When men perceive a problem, Dr Byrne says, they want to fix it quickly and efficiently.

But the trade-off for speed is that the aims of the course are somewhat limited.

“We try to introduce them to basic techniques they can use to make some space between whatever triggers their anger and what their response is,” he says, “because between those two things they’ve got feelings, and they’ve got thoughts, and often that process is really quick.

“So we give them some basic techniques to make that space a bit bigger and also, if there are deeper issues relating to their family of origin, to just point them in a direction where they can go and talk about that with other people.”

The course begins with an explanation of anger and progresses to recognition of triggers and responses. Participants are asked to fill in an anger diary canvassing physical and emotional reactions to anger, and alternative responses. The final session of the course is devoted to helping participants take control and make necessary changes in their lives.

“We try to get them to focus on the kinds of things they really want in their lives, and the sort of values that are important to them, and how they can take steps towards realising those,” Dr Byrne explains.

Even by just being in the group and discussing issues with other men, participants make progress.

“We know that by the end of the group they’ll have started to relate to other men in a way they probably haven’t before, because they’re not used to talking in emotional terms and disclosing very personal things to other men about themselves,” says Dr Byrne.

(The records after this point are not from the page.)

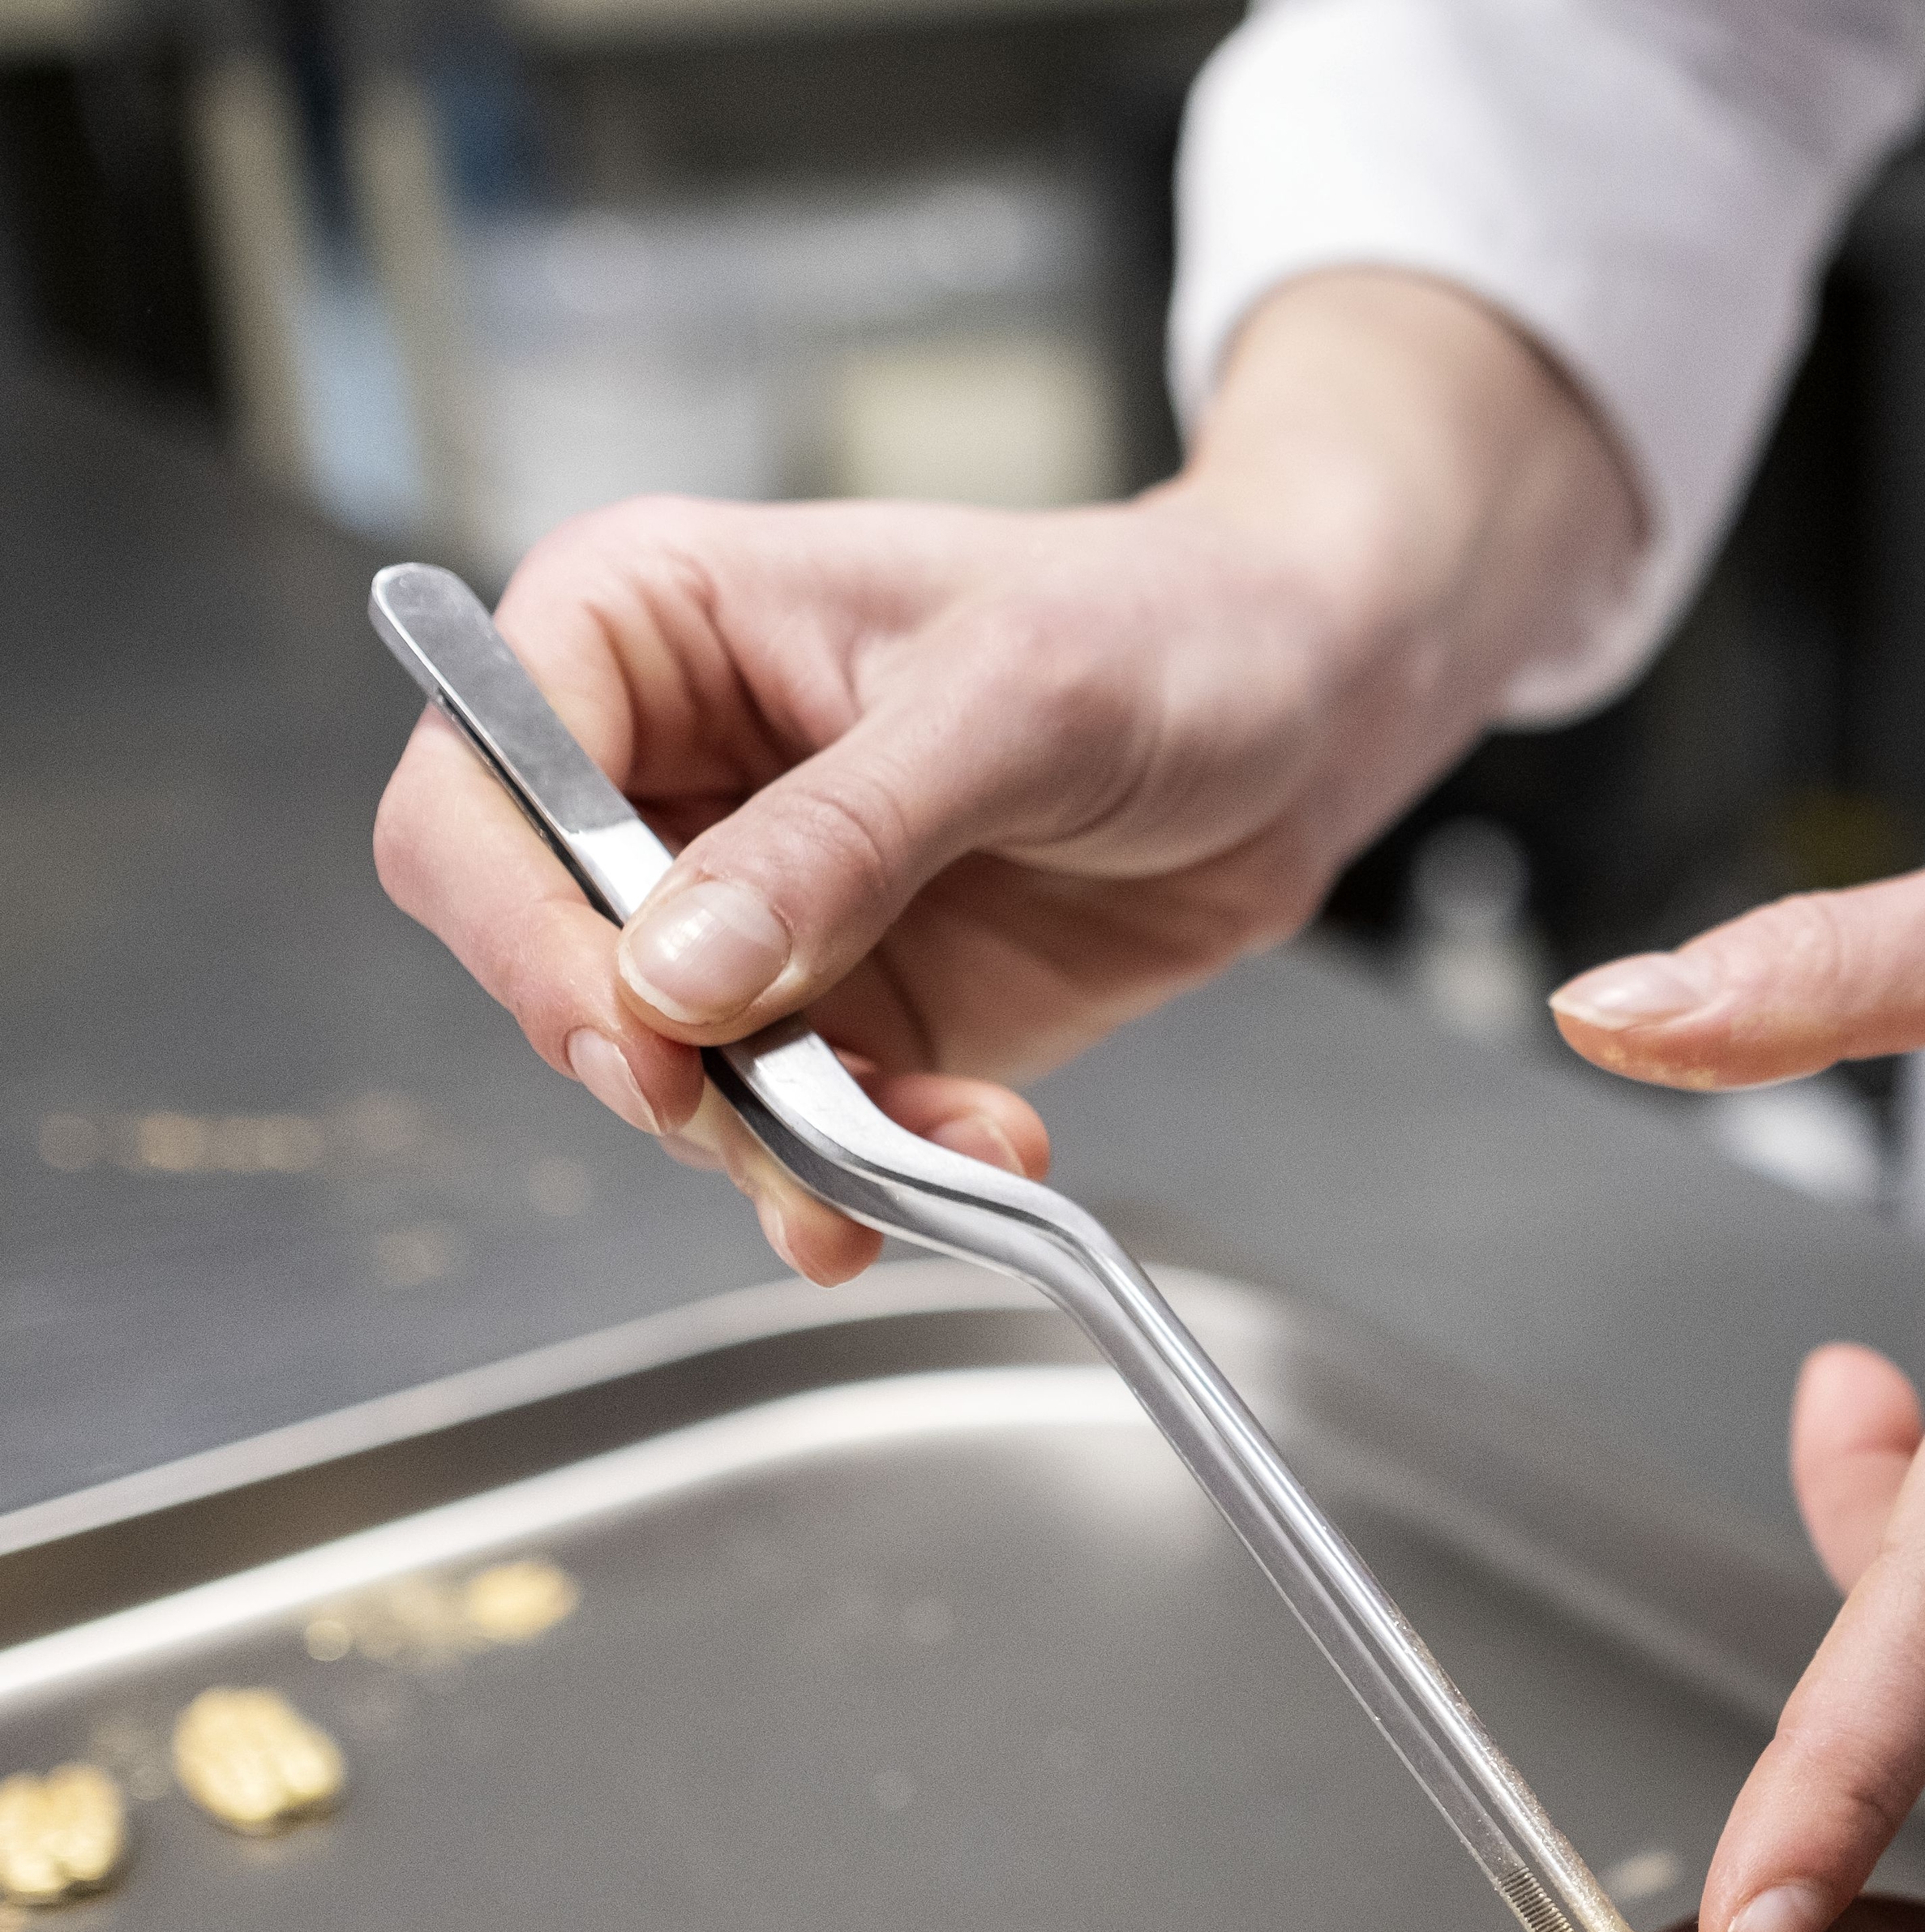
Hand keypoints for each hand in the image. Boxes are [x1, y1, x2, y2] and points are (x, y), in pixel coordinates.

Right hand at [371, 270, 1639, 1279]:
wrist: (1305, 710)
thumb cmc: (1161, 628)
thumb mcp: (1010, 705)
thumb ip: (838, 842)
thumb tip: (676, 977)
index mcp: (638, 631)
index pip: (475, 801)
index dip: (526, 935)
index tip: (639, 1036)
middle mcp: (658, 776)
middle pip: (553, 969)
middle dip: (670, 1074)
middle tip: (784, 1130)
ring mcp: (744, 908)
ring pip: (676, 1079)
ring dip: (794, 1145)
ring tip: (951, 1141)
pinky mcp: (840, 1008)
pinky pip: (802, 1126)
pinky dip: (875, 1167)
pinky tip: (977, 1155)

He says expectations around masculinity are in a sense much greater, with men expected to play an equal role in bringing up the kids, to be interested in the little things like changing nappies.

“But on the other hand, the whole idea of what a man is has become a lot more fuzzy,” he says.

“And a lot of guys just don’t have any sense of themselves or their value as a man.”

The Centacare programs deal more with the symptoms of these shifts, he says.

“Because we rely primarily on funding, we have to go with what issues are up there on the public agenda,” he adds.

“So something like divorce and separation is a big issue – anger, domestic violence, same deal.

“Even parenting courses came about as a response to concerns about child protection. They wanted fathers to be better prepared for their responsibilities. So it’s all very symptomatic.”

Federal funding finishes this year and Dr Byrne is hoping for further support in a new round.

He sees such work growing and expanding over the next five to 10 years.

Men’s groups are proliferating across Sydney, but it’s the drum-beating weekend attempts to capture the warrior within that dominate magazine columns.

Other groups are far less dramatic.

They simply provide a forum for discussion for men who are challenged and confused by life changes, such as divorce and separation, or simply by shifting expectation.

For example, the Older Men New Ideas (OMNI) group, is a networking organisation for men 55 years and older. There are now 39 groups across Sydney.